Relevance

The Relevance Assessment detector evaluates the correlation between the generated language model output and the input prompt. Its primary purpose is to ensure that the generated content is contextually relevant, aligning closely with the user's query or instructions.

Vulnerability

Irrelevant or off-topic responses can lead to misunderstandings, customer dissatisfaction, and impaired decision-making processes. This vulnerability can erode user trust and undermine the firm's reputation.

The Relevance detector is employed to identify responses that diverge significantly from the given prompt, enabling developers to refine the model and enhance its accuracy and usefulness.

Usage

This detector utilizes SentenceTransformers to encode both the input prompt and the model's output into vector embeddings. It then calculates the cosine similarity between these embeddings. If the similarity falls below a specified threshold, the output is flagged as irrelevant.

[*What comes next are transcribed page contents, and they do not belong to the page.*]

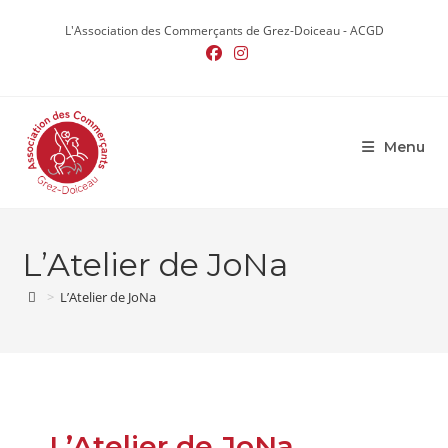
Skip
to
L'Association des Commerçants de Grez-Doiceau - ACGD
content
Menu
L’Atelier de JoNa
>
L’Atelier de JoNa
L’Atelier de JoNa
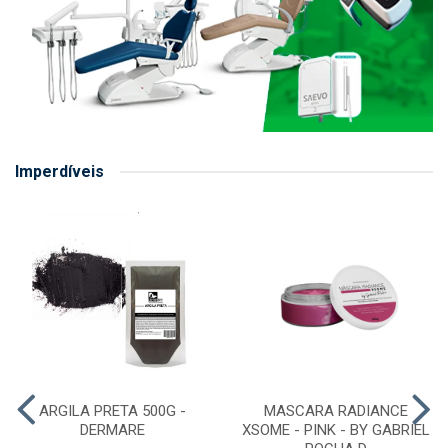
Imperdíveis
ARGILA PRETA 500G -
MASCARA RADIANCE
DERMARE
XSOME - PINK - BY GABRIEL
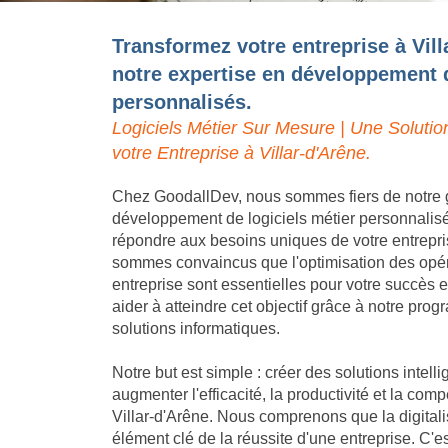
Transformez votre entreprise à Vill
notre expertise en développement d
personnalisés.
Logiciels Métier Sur Mesure | Une Solutio
votre Entreprise à Villar-d'Arêne.
Chez GoodallDev, nous sommes fiers de notre 
développement de logiciels métier personnalis
répondre aux besoins uniques de votre entrepri
sommes convaincus que l'optimisation des opéra
entreprise sont essentielles pour votre succès
aider à atteindre cet objectif grâce à notre pro
solutions informatiques.
Notre but est simple : créer des solutions intell
augmenter l'efficacité, la productivité et la compé
Villar-d'Arêne. Nous comprenons que la digitali
élément clé de la réussite d'une entreprise. C'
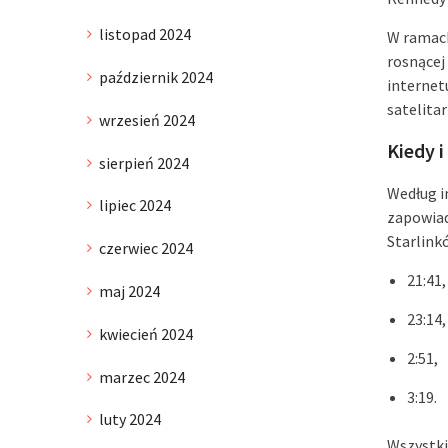
listopad 2024
W ramach 
rosnącej
październik 2024
internet
satelita
wrzesień 2024
Kiedy i
sierpień 2024
Według i
lipiec 2024
zapowiad
Starlink
czerwiec 2024
21:41,
maj 2024
23:14,
kwiecień 2024
2:51,
marzec 2024
3:19.
luty 2024
Wszystki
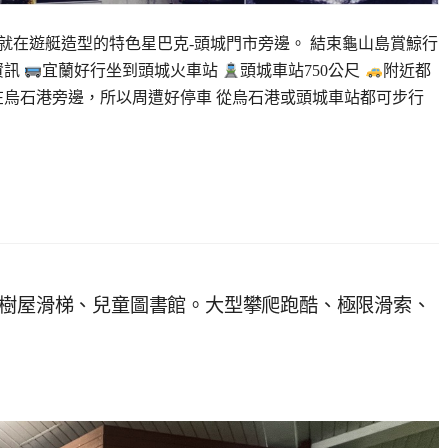
就在遊艇造型的特色星巴克-頭城門市旁邊。 結束龜山島賞鯨行
資訊
宜蘭好行坐到頭城火車站
頭城車站750公尺
附近都
在烏石港旁邊，所以周遭好停車 從烏石港或頭城車站都可步行
鷹樹屋滑梯、兒童圖書館。大型攀爬跑酷、極限滑索、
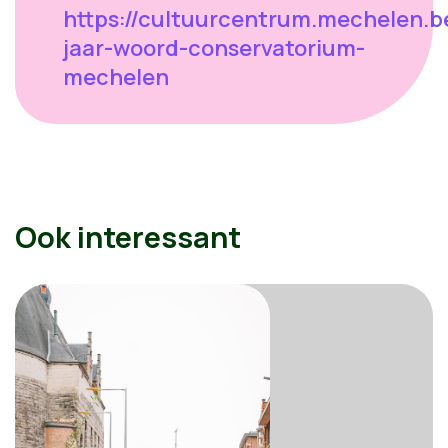
https://cultuurcentrum.mechelen.b
jaar-woord-conservatorium-
mechelen
Ook interessant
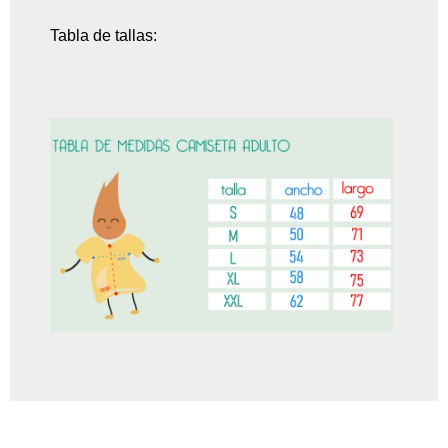
Tabla de tallas:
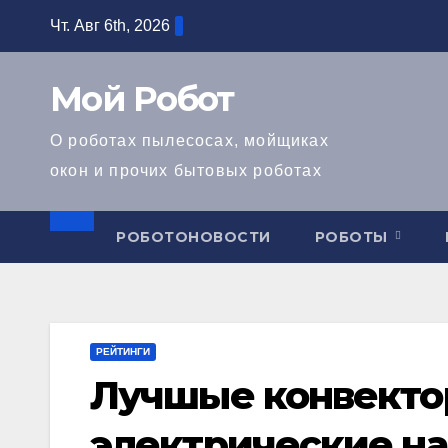
Перейти
Чт. Авг 6th, 2026
к
содержимому
Мой Робот
О роботах пылесосах, мойщиках
окон и прочих бытовых роботах
РОБОТОНОВОСТИ
РОБОТЫ
РЕЙТИНГИ
Лучшые конвекто
электрические на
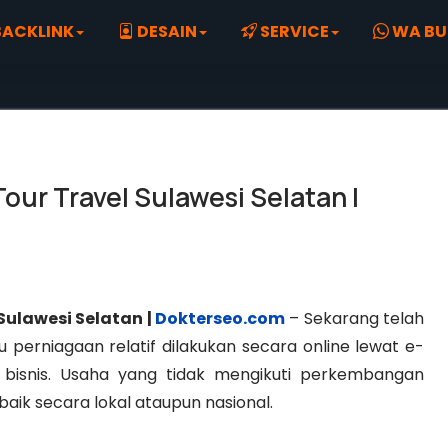
ACKLINK
DESAIN
SERVICE
WA BU
ur Travel Sulawesi Selatan |
Sulawesi Selatan |
Dokterseo.com
– Sekarang telah
ku perniagaan relatif dilakukan secara online lewat e-
bisnis. Usaha yang tidak mengikuti perkembangan
aik secara lokal ataupun nasional.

A low cosine similarity score indicates a lack of relevance between the prompt and the output, triggering a warning. The detected risk score quantifies the deviation from relevancy, enabling developers to pinpoint and address the issue promptly.

Configuration

To integrate the Relevance detector into your security framework, initialize the Relevance class with the desired threshold:

from guardrail.firewall.output_detectors import Relevance

firewall = Firewall(no_defaults=True)
output_detectors = [Relevance(threshold=0.7)]

sanitized_response, valid_results, risk_score = firewall.scan_output(sanitized_prompt, response_text, output_detectors)

By leveraging the Relevance Assessment detector, firms can enhance the precision of AI-generated responses, ensuring that interactions with users are contextually relevant and fostering a positive user experience.